Assigned task >> Which lines of the entries contain the string "should"? Copy each of them.
═════ Dataset content
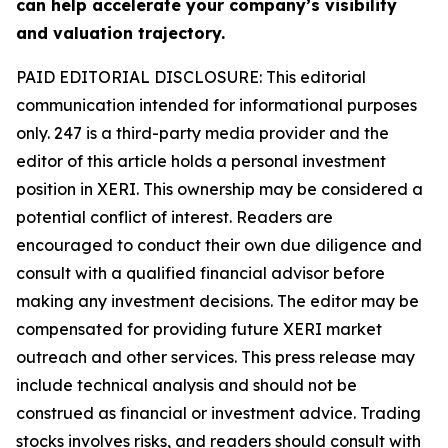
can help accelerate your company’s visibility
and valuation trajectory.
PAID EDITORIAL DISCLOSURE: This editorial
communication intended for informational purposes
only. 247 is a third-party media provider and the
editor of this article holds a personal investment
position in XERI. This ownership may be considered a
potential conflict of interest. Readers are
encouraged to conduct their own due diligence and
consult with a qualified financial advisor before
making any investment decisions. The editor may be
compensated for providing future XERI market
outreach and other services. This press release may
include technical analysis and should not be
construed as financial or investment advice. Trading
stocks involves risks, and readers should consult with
══════════
═════ Dataset content
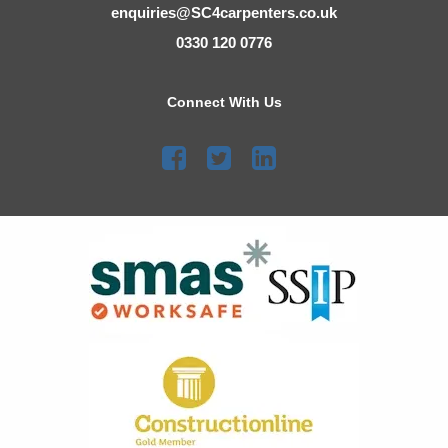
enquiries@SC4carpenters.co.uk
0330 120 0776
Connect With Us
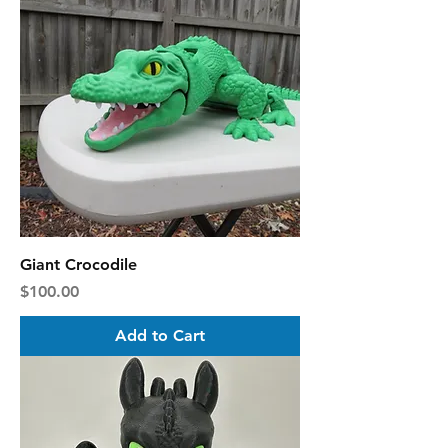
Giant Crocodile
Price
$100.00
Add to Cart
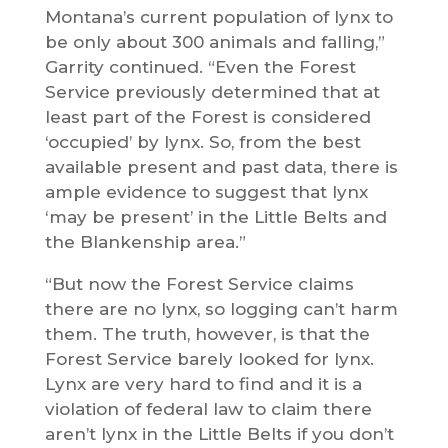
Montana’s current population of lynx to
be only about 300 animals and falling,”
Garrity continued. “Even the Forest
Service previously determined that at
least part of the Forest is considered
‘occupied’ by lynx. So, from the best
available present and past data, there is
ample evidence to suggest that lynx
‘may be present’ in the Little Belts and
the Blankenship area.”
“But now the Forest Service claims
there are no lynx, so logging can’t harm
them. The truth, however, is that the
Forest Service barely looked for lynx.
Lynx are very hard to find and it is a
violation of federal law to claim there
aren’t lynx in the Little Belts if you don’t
══════════
Output for this task >>
include technical analysis and should not be
stocks involves risks, and readers should consult with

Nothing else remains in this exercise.